- [EXERCISE TASK]: Repeat each of the records below word for word, with nothing changed, added, or left out.

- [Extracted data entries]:
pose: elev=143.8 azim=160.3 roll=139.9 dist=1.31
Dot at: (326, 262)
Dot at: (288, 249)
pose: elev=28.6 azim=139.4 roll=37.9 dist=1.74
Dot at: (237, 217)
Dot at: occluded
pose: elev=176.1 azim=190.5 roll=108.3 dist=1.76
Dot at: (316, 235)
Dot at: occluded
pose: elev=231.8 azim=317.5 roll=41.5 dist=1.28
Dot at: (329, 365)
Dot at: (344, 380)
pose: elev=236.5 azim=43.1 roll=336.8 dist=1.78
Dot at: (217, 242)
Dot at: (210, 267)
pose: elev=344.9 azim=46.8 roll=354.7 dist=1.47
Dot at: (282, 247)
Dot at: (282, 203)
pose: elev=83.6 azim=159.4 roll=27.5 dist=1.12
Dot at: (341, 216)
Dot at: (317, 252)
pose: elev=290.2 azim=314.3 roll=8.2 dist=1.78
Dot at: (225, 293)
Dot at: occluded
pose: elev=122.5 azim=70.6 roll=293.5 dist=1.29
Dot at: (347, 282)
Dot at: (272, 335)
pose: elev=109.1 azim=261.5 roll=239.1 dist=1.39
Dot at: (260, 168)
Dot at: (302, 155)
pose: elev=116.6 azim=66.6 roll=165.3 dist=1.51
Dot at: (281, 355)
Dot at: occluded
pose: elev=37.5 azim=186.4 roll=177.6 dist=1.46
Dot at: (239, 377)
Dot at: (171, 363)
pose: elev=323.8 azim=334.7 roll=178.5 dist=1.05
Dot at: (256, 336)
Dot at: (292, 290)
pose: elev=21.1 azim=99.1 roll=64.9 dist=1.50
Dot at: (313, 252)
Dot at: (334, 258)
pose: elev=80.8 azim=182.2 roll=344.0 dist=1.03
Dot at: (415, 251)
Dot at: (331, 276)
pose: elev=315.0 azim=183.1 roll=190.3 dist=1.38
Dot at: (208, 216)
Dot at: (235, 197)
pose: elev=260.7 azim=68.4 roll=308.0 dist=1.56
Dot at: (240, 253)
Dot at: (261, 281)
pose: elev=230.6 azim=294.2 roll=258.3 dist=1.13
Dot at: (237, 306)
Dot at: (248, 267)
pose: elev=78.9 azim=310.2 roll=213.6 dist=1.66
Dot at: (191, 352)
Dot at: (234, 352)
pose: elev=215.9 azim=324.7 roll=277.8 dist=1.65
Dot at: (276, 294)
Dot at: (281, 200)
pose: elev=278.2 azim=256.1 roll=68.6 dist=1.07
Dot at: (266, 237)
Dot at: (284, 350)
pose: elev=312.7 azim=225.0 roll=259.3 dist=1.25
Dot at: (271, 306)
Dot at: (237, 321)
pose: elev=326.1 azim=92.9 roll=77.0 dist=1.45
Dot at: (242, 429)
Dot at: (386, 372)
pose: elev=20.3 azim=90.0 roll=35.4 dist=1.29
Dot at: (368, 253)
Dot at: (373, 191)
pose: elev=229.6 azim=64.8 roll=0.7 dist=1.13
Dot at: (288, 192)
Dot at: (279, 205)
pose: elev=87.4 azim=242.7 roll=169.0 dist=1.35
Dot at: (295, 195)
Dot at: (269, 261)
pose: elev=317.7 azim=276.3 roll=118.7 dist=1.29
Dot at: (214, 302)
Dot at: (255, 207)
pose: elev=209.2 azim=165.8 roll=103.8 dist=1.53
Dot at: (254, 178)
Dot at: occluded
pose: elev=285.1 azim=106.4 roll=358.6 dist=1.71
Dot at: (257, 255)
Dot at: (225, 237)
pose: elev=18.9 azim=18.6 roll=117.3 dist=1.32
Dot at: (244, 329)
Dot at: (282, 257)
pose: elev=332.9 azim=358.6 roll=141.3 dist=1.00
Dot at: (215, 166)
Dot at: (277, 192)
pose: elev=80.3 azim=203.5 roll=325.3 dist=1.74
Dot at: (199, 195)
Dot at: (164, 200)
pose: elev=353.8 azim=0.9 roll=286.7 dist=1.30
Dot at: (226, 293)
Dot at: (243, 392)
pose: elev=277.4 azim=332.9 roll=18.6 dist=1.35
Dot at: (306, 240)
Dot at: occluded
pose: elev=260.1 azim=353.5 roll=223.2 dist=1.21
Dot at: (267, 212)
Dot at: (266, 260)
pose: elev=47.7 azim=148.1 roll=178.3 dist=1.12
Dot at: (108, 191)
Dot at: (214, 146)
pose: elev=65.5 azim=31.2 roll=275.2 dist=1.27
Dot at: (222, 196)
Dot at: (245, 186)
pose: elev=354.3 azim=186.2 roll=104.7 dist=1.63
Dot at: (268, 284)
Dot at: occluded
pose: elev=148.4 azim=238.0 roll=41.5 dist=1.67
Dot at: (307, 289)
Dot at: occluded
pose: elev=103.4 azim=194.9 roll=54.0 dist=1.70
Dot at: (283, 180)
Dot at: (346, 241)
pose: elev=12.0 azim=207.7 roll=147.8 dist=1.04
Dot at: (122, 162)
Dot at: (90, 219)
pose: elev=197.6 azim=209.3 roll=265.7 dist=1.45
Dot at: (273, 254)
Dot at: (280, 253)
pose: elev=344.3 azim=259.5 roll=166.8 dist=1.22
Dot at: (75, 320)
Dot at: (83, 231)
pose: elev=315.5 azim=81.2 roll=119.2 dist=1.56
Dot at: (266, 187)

- [TASK RESPONSE]:
pose: elev=143.8 azim=160.3 roll=139.9 dist=1.31
Dot at: (326, 262)
Dot at: (288, 249)
pose: elev=28.6 azim=139.4 roll=37.9 dist=1.74
Dot at: (237, 217)
Dot at: occluded
pose: elev=176.1 azim=190.5 roll=108.3 dist=1.76
Dot at: (316, 235)
Dot at: occluded
pose: elev=231.8 azim=317.5 roll=41.5 dist=1.28
Dot at: (329, 365)
Dot at: (344, 380)
pose: elev=236.5 azim=43.1 roll=336.8 dist=1.78
Dot at: (217, 242)
Dot at: (210, 267)
pose: elev=344.9 azim=46.8 roll=354.7 dist=1.47
Dot at: (282, 247)
Dot at: (282, 203)
pose: elev=83.6 azim=159.4 roll=27.5 dist=1.12
Dot at: (341, 216)
Dot at: (317, 252)
pose: elev=290.2 azim=314.3 roll=8.2 dist=1.78
Dot at: (225, 293)
Dot at: occluded
pose: elev=122.5 azim=70.6 roll=293.5 dist=1.29
Dot at: (347, 282)
Dot at: (272, 335)
pose: elev=109.1 azim=261.5 roll=239.1 dist=1.39
Dot at: (260, 168)
Dot at: (302, 155)
pose: elev=116.6 azim=66.6 roll=165.3 dist=1.51
Dot at: (281, 355)
Dot at: occluded
pose: elev=37.5 azim=186.4 roll=177.6 dist=1.46
Dot at: (239, 377)
Dot at: (171, 363)
pose: elev=323.8 azim=334.7 roll=178.5 dist=1.05
Dot at: (256, 336)
Dot at: (292, 290)
pose: elev=21.1 azim=99.1 roll=64.9 dist=1.50
Dot at: (313, 252)
Dot at: (334, 258)
pose: elev=80.8 azim=182.2 roll=344.0 dist=1.03
Dot at: (415, 251)
Dot at: (331, 276)
pose: elev=315.0 azim=183.1 roll=190.3 dist=1.38
Dot at: (208, 216)
Dot at: (235, 197)
pose: elev=260.7 azim=68.4 roll=308.0 dist=1.56
Dot at: (240, 253)
Dot at: (261, 281)
pose: elev=230.6 azim=294.2 roll=258.3 dist=1.13
Dot at: (237, 306)
Dot at: (248, 267)
pose: elev=78.9 azim=310.2 roll=213.6 dist=1.66
Dot at: (191, 352)
Dot at: (234, 352)
pose: elev=215.9 azim=324.7 roll=277.8 dist=1.65
Dot at: (276, 294)
Dot at: (281, 200)
pose: elev=278.2 azim=256.1 roll=68.6 dist=1.07
Dot at: (266, 237)
Dot at: (284, 350)
pose: elev=312.7 azim=225.0 roll=259.3 dist=1.25
Dot at: (271, 306)
Dot at: (237, 321)
pose: elev=326.1 azim=92.9 roll=77.0 dist=1.45
Dot at: (242, 429)
Dot at: (386, 372)
pose: elev=20.3 azim=90.0 roll=35.4 dist=1.29
Dot at: (368, 253)
Dot at: (373, 191)
pose: elev=229.6 azim=64.8 roll=0.7 dist=1.13
Dot at: (288, 192)
Dot at: (279, 205)
pose: elev=87.4 azim=242.7 roll=169.0 dist=1.35
Dot at: (295, 195)
Dot at: (269, 261)
pose: elev=317.7 azim=276.3 roll=118.7 dist=1.29
Dot at: (214, 302)
Dot at: (255, 207)
pose: elev=209.2 azim=165.8 roll=103.8 dist=1.53
Dot at: (254, 178)
Dot at: occluded
pose: elev=285.1 azim=106.4 roll=358.6 dist=1.71
Dot at: (257, 255)
Dot at: (225, 237)
pose: elev=18.9 azim=18.6 roll=117.3 dist=1.32
Dot at: (244, 329)
Dot at: (282, 257)
pose: elev=332.9 azim=358.6 roll=141.3 dist=1.00
Dot at: (215, 166)
Dot at: (277, 192)
pose: elev=80.3 azim=203.5 roll=325.3 dist=1.74
Dot at: (199, 195)
Dot at: (164, 200)
pose: elev=353.8 azim=0.9 roll=286.7 dist=1.30
Dot at: (226, 293)
Dot at: (243, 392)
pose: elev=277.4 azim=332.9 roll=18.6 dist=1.35
Dot at: (306, 240)
Dot at: occluded
pose: elev=260.1 azim=353.5 roll=223.2 dist=1.21
Dot at: (267, 212)
Dot at: (266, 260)
pose: elev=47.7 azim=148.1 roll=178.3 dist=1.12
Dot at: (108, 191)
Dot at: (214, 146)
pose: elev=65.5 azim=31.2 roll=275.2 dist=1.27
Dot at: (222, 196)
Dot at: (245, 186)
pose: elev=354.3 azim=186.2 roll=104.7 dist=1.63
Dot at: (268, 284)
Dot at: occluded
pose: elev=148.4 azim=238.0 roll=41.5 dist=1.67
Dot at: (307, 289)
Dot at: occluded
pose: elev=103.4 azim=194.9 roll=54.0 dist=1.70
Dot at: (283, 180)
Dot at: (346, 241)
pose: elev=12.0 azim=207.7 roll=147.8 dist=1.04
Dot at: (122, 162)
Dot at: (90, 219)
pose: elev=197.6 azim=209.3 roll=265.7 dist=1.45
Dot at: (273, 254)
Dot at: (280, 253)
pose: elev=344.3 azim=259.5 roll=166.8 dist=1.22
Dot at: (75, 320)
Dot at: (83, 231)
pose: elev=315.5 azim=81.2 roll=119.2 dist=1.56
Dot at: (266, 187)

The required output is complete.